Pero aún hay más. El cadáver de Osiris desciende por el Nilo en un arca tallada en madera de acacia, Moisés surca el mismo río en un cesto de juncos y es salvado por la hermana del faraón; el pueblo judío cruza el desierto precedido por el Arca de la Alianza, a cuyo paso se abre el Mar Rojo; y Jesús es bautizado y recibe el Espíritu Santo en Gilgal, el vado del Jordán donde Elías -como antes Enoc- fue arrebatado a los cielos en «un carro de fuego», cerrándose así el ciclo iniciático.
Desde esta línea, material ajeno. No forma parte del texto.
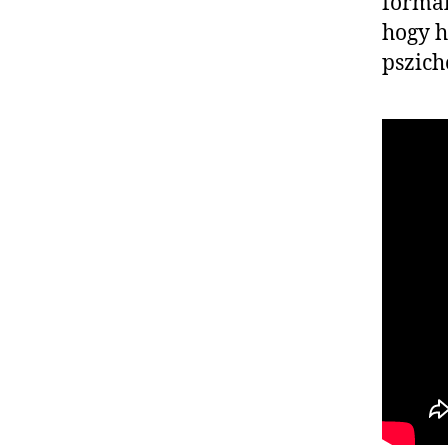
formál
hogy h
pszich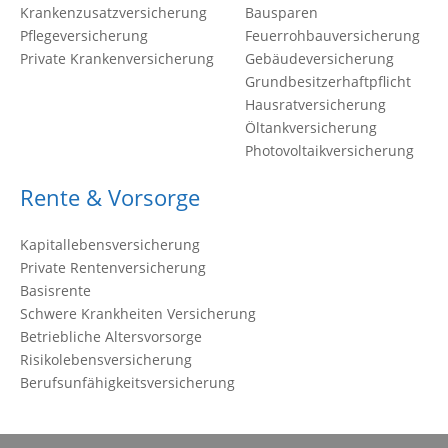
Krankenzusatzversicherung
Bausparen
Pflegeversicherung
Feuerrohbauversicherung
Private Krankenversicherung
Gebäudeversicherung
Grundbesitzerhaftpflicht
Hausratversicherung
Öltankversicherung
Photovoltaikversicherung
Rente & Vorsorge
Kapitallebensversicherung
Private Rentenversicherung
Basisrente
Schwere Krankheiten Versicherung
Betriebliche Altersvorsorge
Risikolebensversicherung
Berufsunfähigkeitsversicherung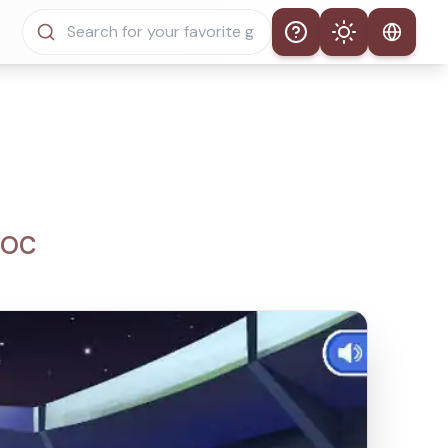
Help
Theme
Thème automatique
Mode clair
Mode sombre
 OC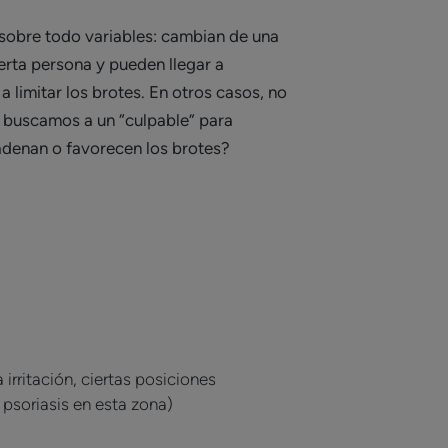
 sobre todo variables: cambian de una
ierta persona y pueden llegar a
a limitar los brotes. En otros casos, no
 buscamos a un “culpable” para
cadenan o favorecen los brotes?
irritación, ciertas posiciones
 psoriasis en esta zona)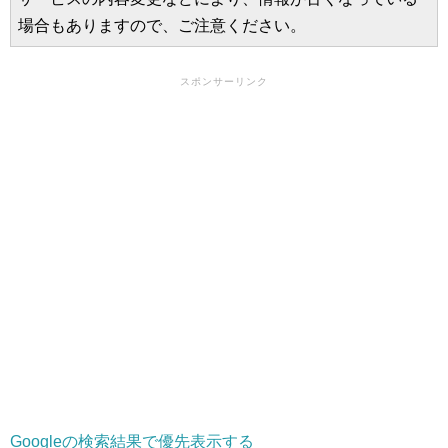
場合もありますので、ご注意ください。
スポンサーリンク
Googleの検索結果で優先表示する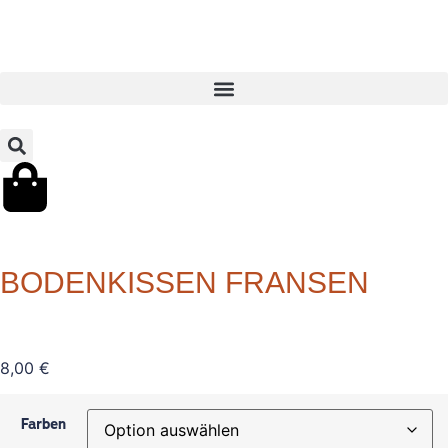
BODENKISSEN FRANSEN
8,00
€
Farben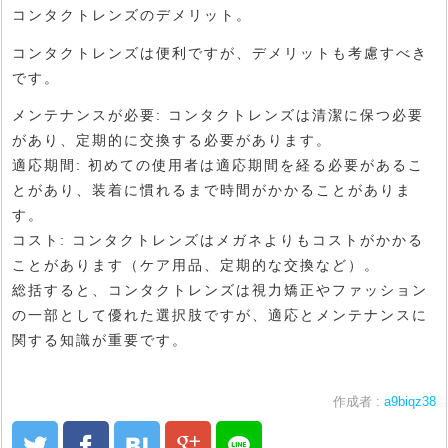
コンタクトレンズのデメリット。
コンタクトレンズは便利ですが、デメリットも考慮すべき
です。
メンテナンスが必要: コンタクトレンズは清潔に保つ必要
があり、定期的に交換する必要があります。
適応期間: 初めての使用者は適応期間を経る必要があるこ
とがあり、装着に慣れるまで時間がかかることがありま
す。
コスト: コンタクトレンズはメガネよりもコストがかかる
ことがあります（ケア用品、定期的な交換など）。
総括すると、コンタクトレンズは視力矯正やファッション
の一部として優れた選択肢ですが、適応とメンテナンスに
関する知識が重要です。
作成者 :
a9biqz38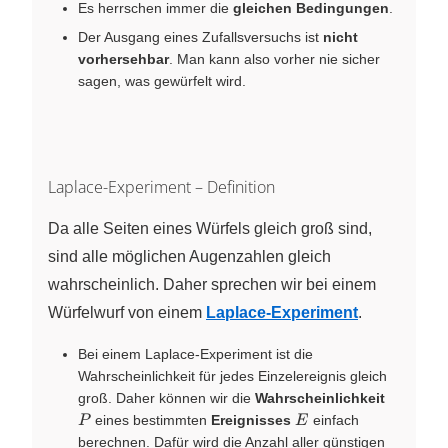
Es herrschen immer die
gleichen Bedingungen
.
Der Ausgang eines Zufallsversuchs ist
nicht
vorhersehbar
. Man kann also vorher nie sicher
sagen, was gewürfelt wird.
Laplace-Experiment – Definition
Da alle Seiten eines Würfels gleich groß sind,
sind alle möglichen Augenzahlen gleich
wahrscheinlich. Daher sprechen wir bei einem
Würfelwurf von einem
Laplace-Experiment
.
Bei einem Laplace-Experiment ist die
Wahrscheinlichkeit für jedes Einzelereignis gleich
P
groß. Daher können wir die
Wahrscheinlichkeit
E
eines bestimmten
Ereignisses
einfach
P
E
berechnen. Dafür wird die Anzahl aller günstigen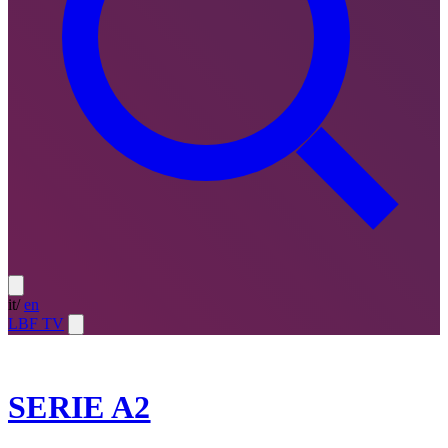
it
/
en
LBF TV
2025-26
SERIE A2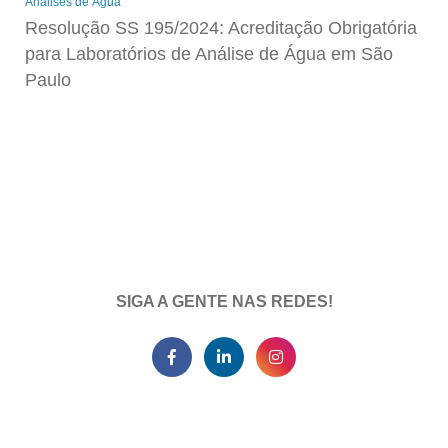
Análises de Água
Resolução SS 195/2024: Acreditação Obrigatória
para Laboratórios de Análise de Água em São
Paulo
SIGA A GENTE NAS REDES!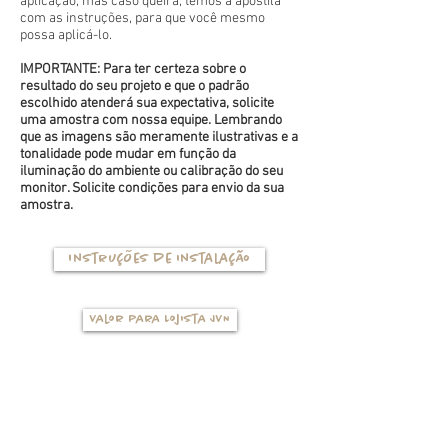
aplicação, mas caso queira, temos a apostila
com as instruções, para que você mesmo
possa aplicá-lo.
IMPORTANTE: Para ter certeza sobre o
resultado do seu projeto e que o padrão
escolhido atenderá sua expectativa, solicite
uma amostra com nossa equipe. Lembrando
que as imagens são meramente ilustrativas e a
tonalidade pode mudar em função da
iluminação do ambiente ou calibração do seu
monitor. Solicite condições para envio da sua
amostra.
Instruções de instalação
Valor para Lojista JVN
TIPOS DE BASES
(clique na foto para ver mais detalhes)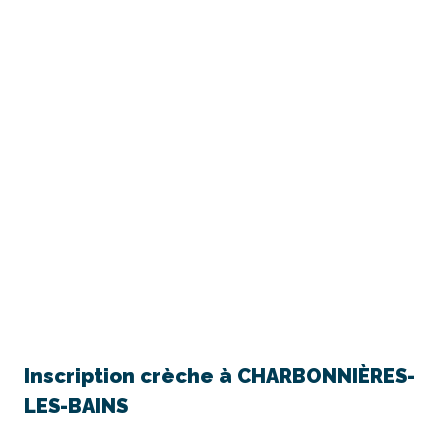
Inscription crèche à
CHARBONNIÈRES-
LES-BAINS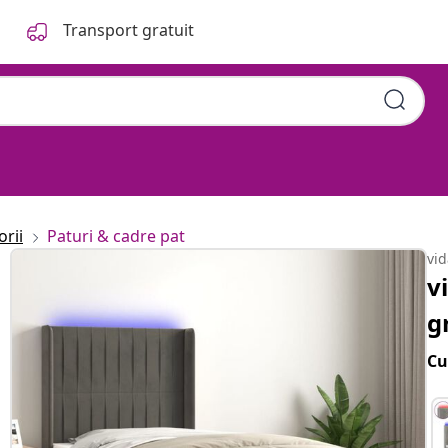
Transport gratuit
orii
Paturi & cadre pat
vi
v
g
Cu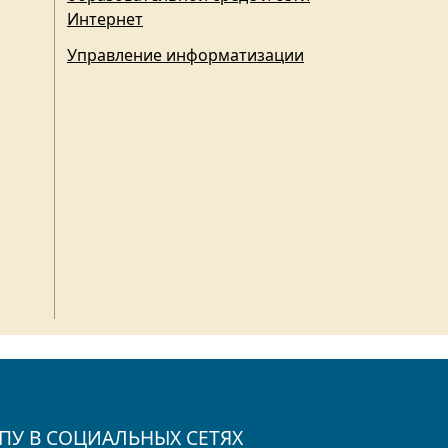
Интернет
Управление информатизации
ПУ В СОЦИАЛЬНЫХ СЕТЯХ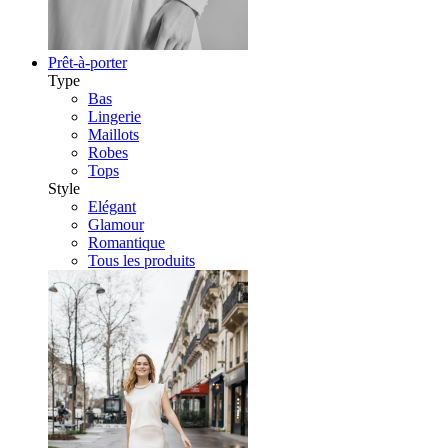
Prêt-à-porter
Type
Bas
Lingerie
Maillots
Robes
Tops
Style
Elégant
Glamour
Romantique
Tous les produits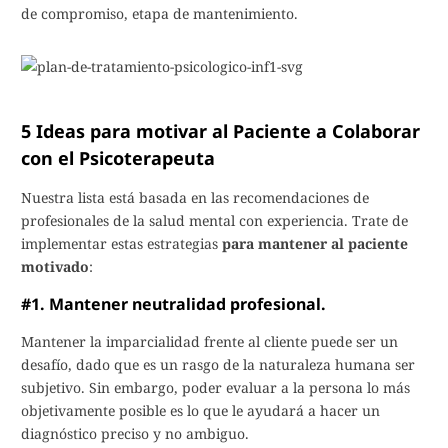
de compromiso, etapa de mantenimiento.
5 Ideas para motivar al Paciente a Colaborar
con el Psicoterapeuta
Nuestra lista está basada en las recomendaciones de
profesionales de la salud mental con experiencia. Trate de
implementar estas estrategias
para mantener al paciente
motivado
:
#1. Mantener neutralidad profesional.
Mantener la imparcialidad frente al cliente puede ser un
desafío, dado que es un rasgo de la naturaleza humana ser
subjetivo. Sin embargo, poder evaluar a la persona lo más
objetivamente posible es lo que le ayudará a hacer un
diagnóstico preciso y no ambiguo.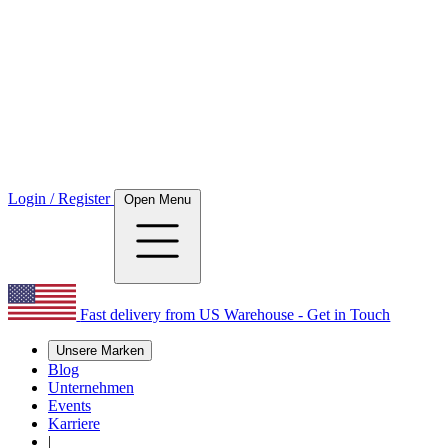
Login / Register
Open Menu
Fast delivery from US Warehouse - Get in Touch
Unsere Marken
Blog
Unternehmen
Events
Karriere
|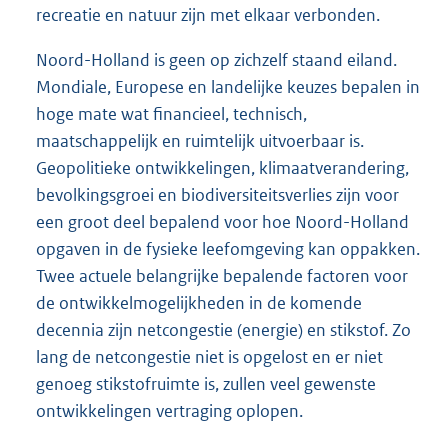
recreatie en natuur zijn met elkaar verbonden.
Noord-Holland is geen op zichzelf staand eiland.
Mondiale, Europese en landelijke keuzes bepalen in
hoge mate wat financieel, technisch,
maatschappelijk en ruimtelijk uitvoerbaar is.
Geopolitieke ontwikkelingen, klimaatverandering,
bevolkingsgroei en biodiversiteitsverlies zijn voor
een groot deel bepalend voor hoe Noord-Holland
opgaven in de fysieke leefomgeving kan oppakken.
Twee actuele belangrijke bepalende factoren voor
de ontwikkelmogelijkheden in de komende
decennia zijn netcongestie (energie) en stikstof. Zo
lang de netcongestie niet is opgelost en er niet
genoeg stikstofruimte is, zullen veel gewenste
ontwikkelingen vertraging oplopen.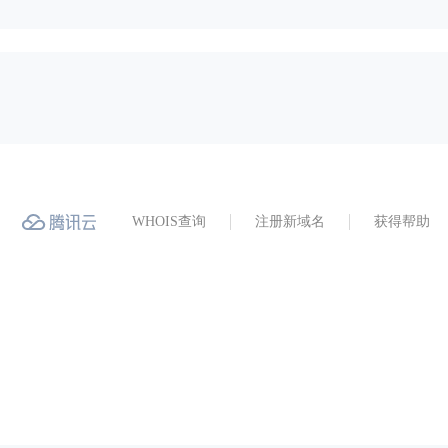
WHOIS查询
注册新域名
获得帮助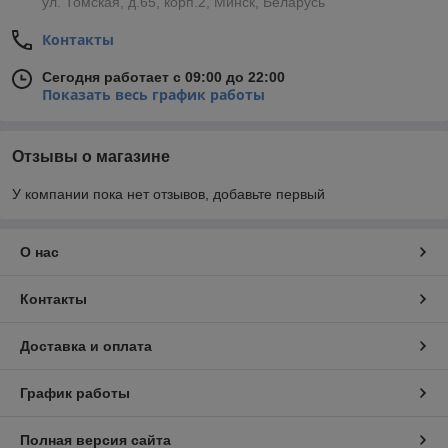
ул. Томская, д.65, корп.2, Минск, Беларусь
Контакты
Сегодня работает с 09:00 до 22:00
Показать весь график работы
Отзывы о магазине
У компании пока нет отзывов, добавьте первый
О нас
Контакты
Доставка и оплата
График работы
Полная версия сайта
La leyenda jacobea nos ofrece aún más «guiños». Cuenta, por ejemplo, que la cabeza de Santiago viajó mágicamente desde Palestina hasta Galicia en una barca, que fue a vararse justamente en la playa de Noya, localidad gallega cuyo nombre y leyendas evocan a Noé y al Arca (AÑO/ CERO, 121).
También es evidente que los patriarcas bíblicos postdiluvianos se consideraban depositarios de un precioso legado genético que les hacía casarse incluso con sus propias hermanas, como los faraones. Este incesto sagrado -Abraham se unió a su medio hermana Sara-, sólo podía tener como fin perpetuar la esencia divina de Noé, cuyo aspecto físico, según el Libro de Enoc, recordaba más al de los Vigilantes que al de los hombres. El propósito que éstos perseguían era instituir en la zona una nueva saga de reyes y gobernantes sagrados que condujeran a sus respectivos pueblos, en su evolución espiritual, hacia el monoteísmo. Al final del largo camino, nos esperaba la inmortalidad.
Pero el hombre volvió a cometer el mismo error y confundió la materia con el espíritu. Ni los reyes sumerios ni los faraones egipcios -a excepción de Akhenaton- comprendieron que ese liderazgo era de carácter místico y utilizaron sus conocimientos y poder para imponerse a los hombres, vanagloriándose de su sangre azul venida de las estrellas.